**Task goal**
Can you write out all the rows below again with "FOOD" changed to "MENU" wherever it occurs, keeping everything else the same and leaving out the pictures?

Data entries
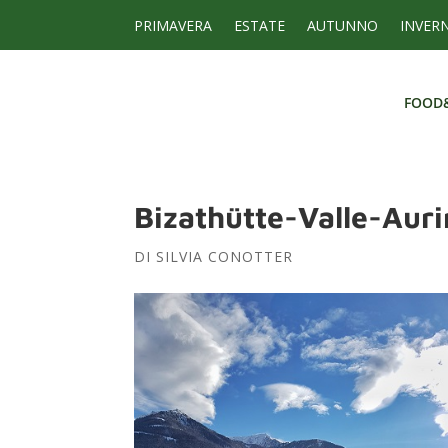
PRIMAVERA
ESTATE
AUTUNNO
INVER
FOOD
FOOD
Bizathütte-Valle-Aur
DI
SILVIA CONOTTER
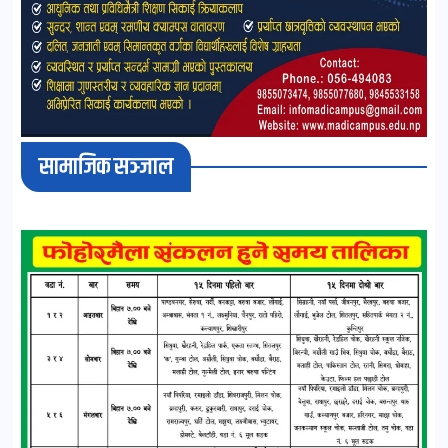
सामाजिक सञ्जाल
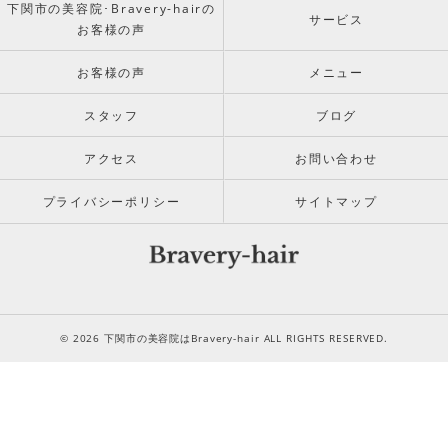
下関市の美容院･Bravery-hairの
サービス
お客様の声
お客様の声
メニュー
スタッフ
ブログ
アクセス
お問い合わせ
プライバシーポリシー
サイトマップ
© 2026 下関市の美容院はBravery-hair ALL RIGHTS RESERVED.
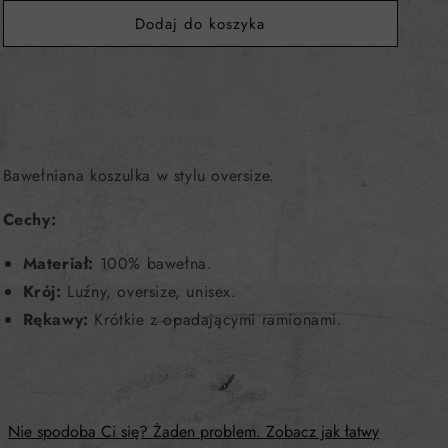
UNISEX
UNISEX
Dodaj do koszyka
Bawełniana koszulka w stylu oversize.
Cechy:
Materiał:
100% bawełna.
Krój:
Luźny, oversize, unisex.
Rękawy:
Krótkie z opadającymi ramionami.
Nie spodoba Ci się? Żaden problem. Zobacz jak łatwy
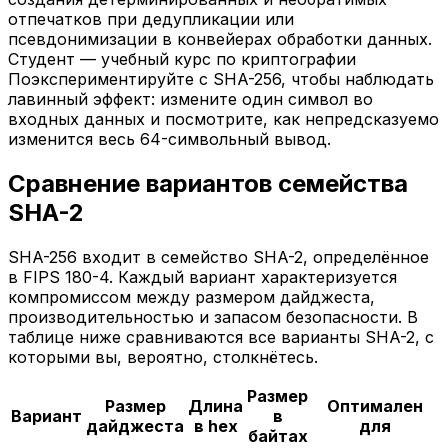
отпечатков при дедупликации или
псевдонимизации в конвейерах обработки данных.
Студент — учебный курс по криптографии
Поэкспериментируйте с SHA-256, чтобы наблюдать
лавинный эффект: измените один символ во
входных данных и посмотрите, как непредсказуемо
изменится весь 64-символьный вывод.
Сравнение вариантов семейства
SHA-2
SHA-256 входит в семейство SHA-2, определённое
в FIPS 180-4. Каждый вариант характеризуется
компромиссом между размером дайджеста,
производительностью и запасом безопасности. В
таблице ниже сравниваются все варианты SHA-2, с
которыми вы, вероятно, столкнётесь.
Размер
Размер
Длина
Оптимален
Вариант
в
дайджеста
в hex
для
байтах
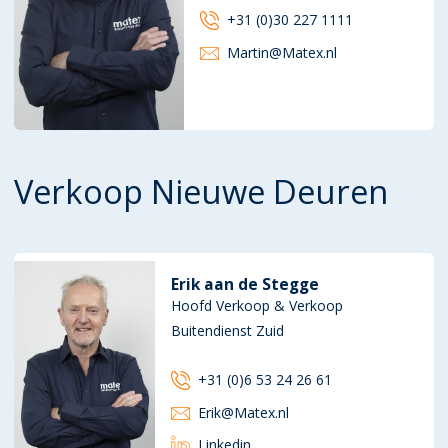
+31 (0)30 227 1111
Martin@Matex.nl
Verkoop Nieuwe Deuren
Erik aan de Stegge
Hoofd Verkoop & Verkoop
Buitendienst Zuid
+31 (0)6 53 24 26 61
Erik@Matex.nl
Linkedin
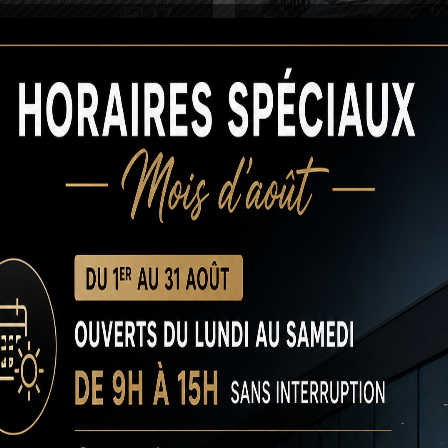
17
BMW 120i M Sport DK
28 485 €
10 485 €
2023
37374 kms
Automatique
Essence
O
conde main peu kilométrage Bordeaux 
présente l’équilibre parfait entre qualité, fiabilité et budget m
des critères exigeants : faible kilométrage, carnet d’entretien à
d’un véhicule proche du neuf, sans les inconvénients de la déco
uite sereine. En choisissant notre
véhicules seconde main peu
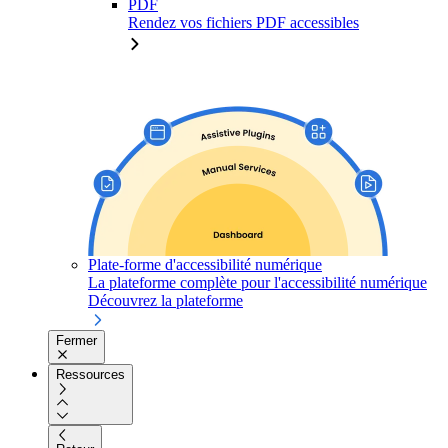
PDF
Rendez vos fichiers PDF accessibles
Plate-forme d'accessibilité numérique
La plateforme complète pour l'accessibilité numérique
Découvrez la plateforme
Fermer
Ressources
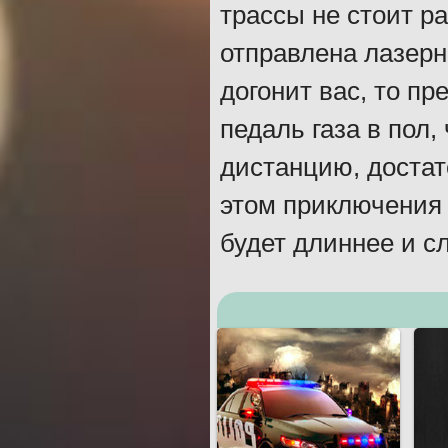
трассы не стоит р
отправлена лазерн
догонит вас, то пр
педаль газа в пол,
дистанцию, достат
этом приключения 
будет длиннее и 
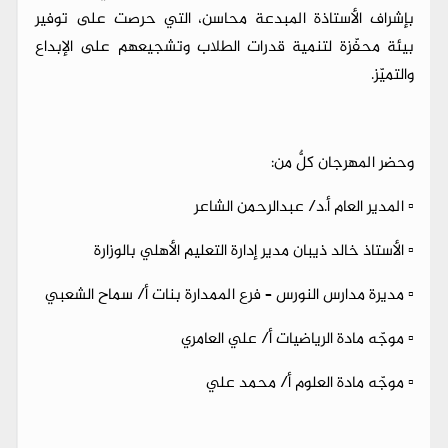
بإشراف الأستاذة المبدعة محاسن، التي حرصت على توفير
بيئة محفّزة لتنمية قدرات الطلاب وتشجيعهم على الإبداع
والتميّز.
وحضر المهرجان كلٌّ من:
▫️ المدير العام أ.د/ عبدالرحمن الشاعر
▫️ الأستاذ خالد ذيبان مدير إدارة التعليم الأهلي بالوزارة
▫️ مديرة مدارس النورس – فرع الممدارة بنات أ/ سماح الشعبي
▫️ موجّه مادة الرياضيات أ/ علي العامري
▫️ موجّه مادة العلوم أ/ محمد علي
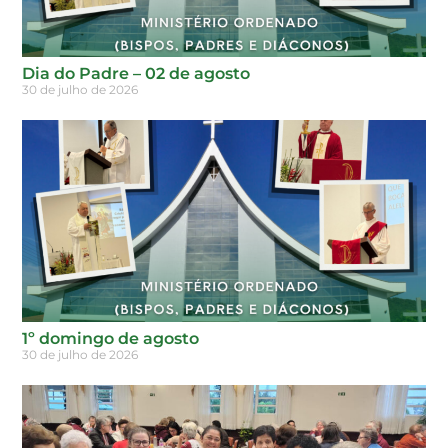
Dia do Padre – 02 de agosto
30 de julho de 2026
1º domingo de agosto
30 de julho de 2026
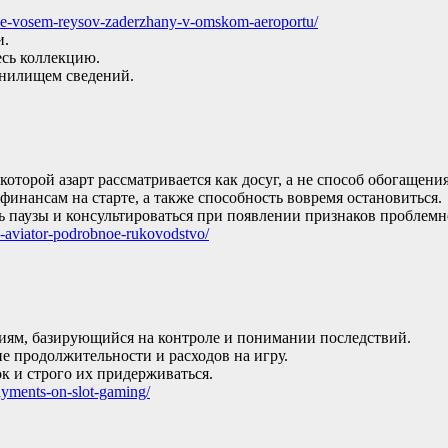
etke-vosem-reysov-zaderzhany-v-omskom-aeroportu/
и.
сь коллекцию.
анилищем сведений.
торой азарт рассматривается как досуг, а не способ обогащения
инансам на старте, а также способность вовремя остановиться.
 паузы и консультироваться при появлении признаков проблемн
y-aviator-podrobnoe-rukovodstvo/
иям, базирующийся на контроле и понимании последствий.
е продолжительности и расходов на игру.
к и строго их придерживаться.
ayments-on-slot-gaming/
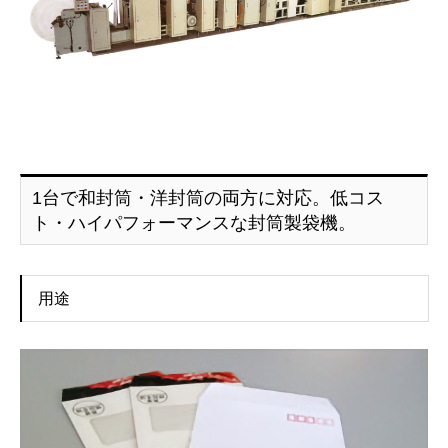
1台で和封筒・洋封筒の両方に対応。低コス
ト・ハイパフォーマンスな封筒製袋機。
用途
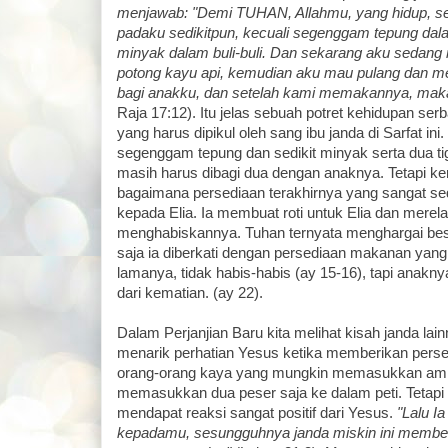
menjawab:
"Demi TUHAN, Allahmu, yang hidup, se
padaku sedikitpun, kecuali segenggam tepung dal
minyak dalam buli-buli. Dan sekarang aku sedang
potong kayu api, kemudian aku mau pulang dan m
bagi anakku, dan setelah kami memakannya, maka
Raja 17:12). Itu jelas sebuah potret kehidupan se
yang harus dipikul oleh sang ibu janda di Sarfat in
segenggam tepung dan sedikit minyak serta dua tig
masih harus dibagi dua dengan anaknya. Tetapi ke
bagaimana persediaan terakhirnya yang sangat sedik
kepada Elia. Ia membuat roti untuk Elia dan merela
menghabiskannya. Tuhan ternyata menghargai besa
saja ia diberkati dengan persediaan makanan yang 
lamanya, tidak habis-habis (ay 15-16), tapi anakn
dari kematian. (ay 22).
Dalam Perjanjian Baru kita melihat kisah janda lain
menarik perhatian Yesus ketika memberikan perse
orang-orang kaya yang mungkin memasukkan amplo
memasukkan dua peser saja ke dalam peti. Tetapi t
mendapat reaksi sangat positif dari Yesus.
"Lalu I
kepadamu, sesungguhnya janda miskin ini memberi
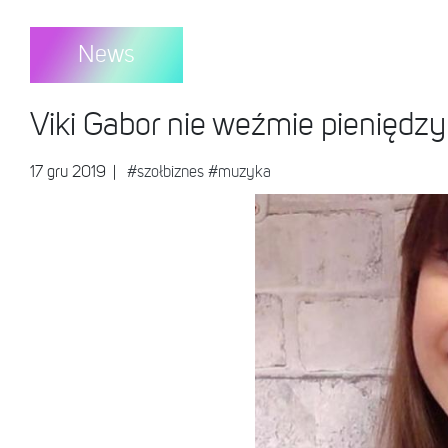
News
Viki Gabor nie weźmie pieniędzy 
17 gru 2019
|
#szołbiznes
#muzyka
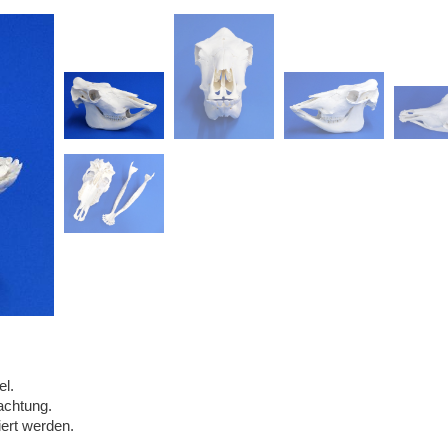
el.
achtung.
ert werden.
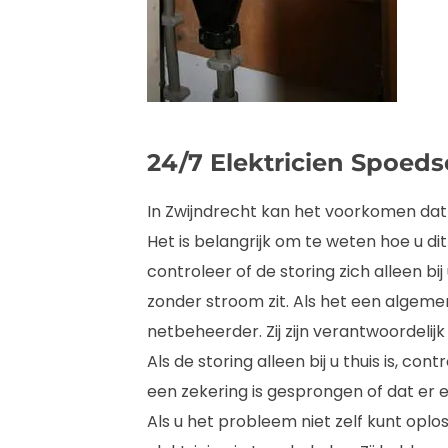
24/7 Elektricien Spoeds
In Zwijndrecht kan het voorkomen dat 
Het is belangrijk om te weten hoe u di
controleer of de storing zich alleen bij
zonder stroom zit. Als het een algem
netbeheerder. Zij zijn verantwoordelijk
Als de storing alleen bij u thuis is, co
een zekering is gesprongen of dat er
Als u het probleem niet zelf kunt opl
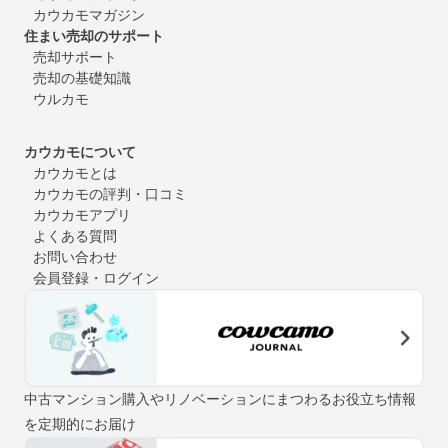
カウカモマガジン
住まい売却のサポート
売却サポート
売却の基礎知識
ウルカモ
カウカモについて
カウカモとは
カウカモの評判・口コミ
カウカモアプリ
よくある質問
お問い合わせ
会員登録・ログイン
中古マンション購入やリノベーションにまつわるお役立ち情報
を定期的にお届け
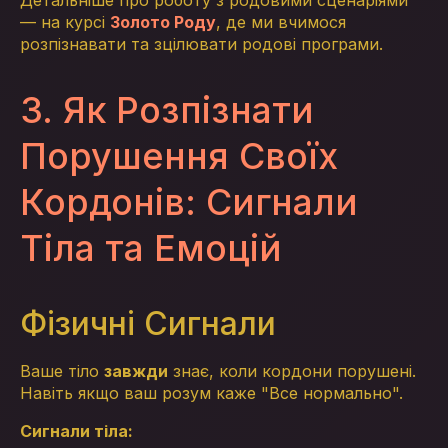
Детальніше про роботу з родовими сценаріями
— на курсі
Золото Роду
, де ми вчимося
розпізнавати та зцілювати родові програми.
3. Як Розпізнати
Порушення Своїх
Кордонів: Сигнали
Тіла та Емоцій
Фізичні Сигнали
Ваше тіло
завжди
знає, коли кордони порушені.
Навіть якщо ваш розум каже "Все нормально".
Сигнали тіла:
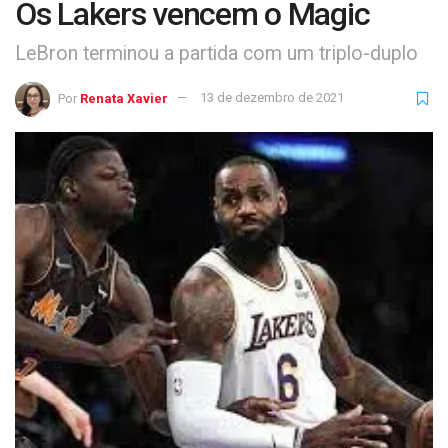
Os Lakers vencem o Magic
LeBron terminou a partida com um triplo-duplo
Por
Renata Xavier
13 de dezembro de 2021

**Exercise result**
PRIMAVERA
ESTATE
AUTUNNO
INVER
MENU
MENU
Bizathütte-Valle-Aur
DI
SILVIA CONOTTER
सामाजिक सञ्जाल
下関市の美容院･Bravery-hairの
サービス
お客様の声
お客様の声
メニュー
スタッフ
ブログ
アクセス
お問い合わせ
プライバシーポリシー
サイトマップ
© 2026 下関市の美容院はBravery-hair ALL RIGHTS RESERVED.
UNISEX
UNISEX
Dodaj do koszyka
Bawełniana koszulka w stylu oversize.
Cechy:
Materiał:
100% bawełna.
Krój:
Luźny, oversize, unisex.
Rękawy:
Krótkie z opadającymi ramionami.
Nie spodoba Ci się? Żaden problem. Zobacz jak łatwy
отпечатков при дедупликации или
псевдонимизации в конвейерах обработки данных.
Студент — учебный курс по криптографии
Поэкспериментируйте с SHA-256, чтобы наблюдать
лавинный эффект: измените один символ во
входных данных и посмотрите, как непредсказуемо
изменится весь 64-символьный вывод.
Сравнение вариантов семейства
SHA-2
SHA-256 входит в семейство SHA-2, определённое
в FIPS 180-4. Каждый вариант характеризуется
компромиссом между размером дайджеста,
производительностью и запасом безопасности. В
таблице ниже сравниваются все варианты SHA-2, с
которыми вы, вероятно, столкнётесь.
Размер
Размер
Длина
Оптимален
Вариант
в
дайджеста
в hex
для
байтах
+31 (0)30 227 1111
Martin@Matex.nl
Verkoop Nieuwe Deuren
Erik aan de Stegge
Hoofd Verkoop & Verkoop
Buitendienst Zuid
+31 (0)6 53 24 26 61
Erik@Matex.nl
Linkedin
17
BMW 120i M Sport DK
28 485 €
10 485 €
2023
37374 kms
Automatique
Essence
O
conde main peu kilométrage Bordeaux 
présente l’équilibre parfait entre qualité, fiabilité et budget m
des critères exigeants : faible kilométrage, carnet d’entretien à
d’un véhicule proche du neuf, sans les inconvénients de la déco
uite sereine. En choisissant notre
véhicules seconde main peu
PDF
Rendez vos fichiers PDF accessibles
Plate-forme d'accessibilité numérique
La plateforme complète pour l'accessibilité numérique
Découvrez la plateforme
Fermer
Ressources
трассы не стоит р
отправлена лазерн
догонит вас, то пр
педаль газа в пол,
дистанцию, достат
этом приключения 
будет длиннее и 
بإشراف الأستاذة المبدعة محاسن، التي حرصت على توفير
بيئة محفّزة لتنمية قدرات الطلاب وتشجيعهم على الإبداع
والتميّز.
وحضر المهرجان كلٌّ من:
▫️ المدير العام أ.د/ عبدالرحمن الشاعر
▫️ الأستاذ خالد ذيبان مدير إدارة التعليم الأهلي بالوزارة
▫️ مديرة مدارس النورس – فرع الممدارة بنات أ/ سماح الشعبي
▫️ موجّه مادة الرياضيات أ/ علي العامري
▫️ موجّه مادة العلوم أ/ محمد علي
Dia do Padre – 02 de agosto
30 de julho de 2026
1º domingo de agosto
30 de julho de 2026
etke-vosem-reysov-zaderzhany-v-omskom-aeroportu/
и.
сь коллекцию.
анилищем сведений.
торой азарт рассматривается как досуг, а не способ обогащения
инансам на старте, а также способность вовремя остановиться.
 паузы и консультироваться при появлении признаков проблемн
y-aviator-podrobnoe-rukovodstvo/
иям, базирующийся на контроле и понимании последствий.
е продолжительности и расходов на игру.
к и строго их придерживаться.
ayments-on-slot-gaming/
1台で和封筒・洋封筒の両方に対応。低コス
ト・ハイパフォーマンスな封筒製袋機。
用途
menjawab:
"Demi TUHAN, Allahmu, yang hidup, se
padaku sedikitpun, kecuali segenggam tepung dal
minyak dalam buli-buli. Dan sekarang aku sedang
potong kayu api, kemudian aku mau pulang dan m
bagi anakku, dan setelah kami memakannya, maka
Raja 17:12). Itu jelas sebuah potret kehidupan se
yang harus dipikul oleh sang ibu janda di Sarfat in
segenggam tepung dan sedikit minyak serta dua tig
masih harus dibagi dua dengan anaknya. Tetapi ke
bagaimana persediaan terakhirnya yang sangat sedik
kepada Elia. Ia membuat roti untuk Elia dan merela
menghabiskannya. Tuhan ternyata menghargai besa
saja ia diberkati dengan persediaan makanan yang 
lamanya, tidak habis-habis (ay 15-16), tapi anakn
dari kematian. (ay 22).
Dalam Perjanjian Baru kita melihat kisah janda lain
menarik perhatian Yesus ketika memberikan perse
orang-orang kaya yang mungkin memasukkan amplo
memasukkan dua peser saja ke dalam peti. Tetapi t
mendapat reaksi sangat positif dari Yesus.
"Lalu I
kepadamu, sesungguhnya janda miskin ini memberi
News
Viki Gabor nie weźmie pieniędzy 
17 gru 2019
|
#szołbiznes
#muzyka
el.
achtung.
ert werden.
24/7 Elektricien Spoeds
In Zwijndrecht kan het voorkomen dat 
Het is belangrijk om te weten hoe u di
controleer of de storing zich alleen bij
zonder stroom zit. Als het een algem
netbeheerder. Zij zijn verantwoordelijk
Als de storing alleen bij u thuis is, co
een zekering is gesprongen of dat er
Als u het probleem niet zelf kunt opl
カウカモマガジン
住まい売却のサポート
売却サポート
売却の基礎知識
ウルカモ
カウカモについて
カウカモとは
カウカモの評判・口コミ
カウカモアプリ
よくある質問
お問い合わせ
会員登録・ログイン
中古マンション購入やリノベーションにまつわるお役立ち情報
を定期的にお届け
Детальніше про роботу з родовими сценаріями
— на курсі
Золото Роду
, де ми вчимося
розпізнавати та зцілювати родові програми.
3. Як Розпізнати
Порушення Своїх
Кордонів: Сигнали
Тіла та Емоцій
Фізичні Сигнали
Ваше тіло
завжди
знає, коли кордони порушені.
Навіть якщо ваш розум каже "Все нормально".
Сигнали тіла:
Os Lakers vencem o Magic
LeBron terminou a partida com um triplo-duplo
Por
Renata Xavier
13 de dezembro de 2021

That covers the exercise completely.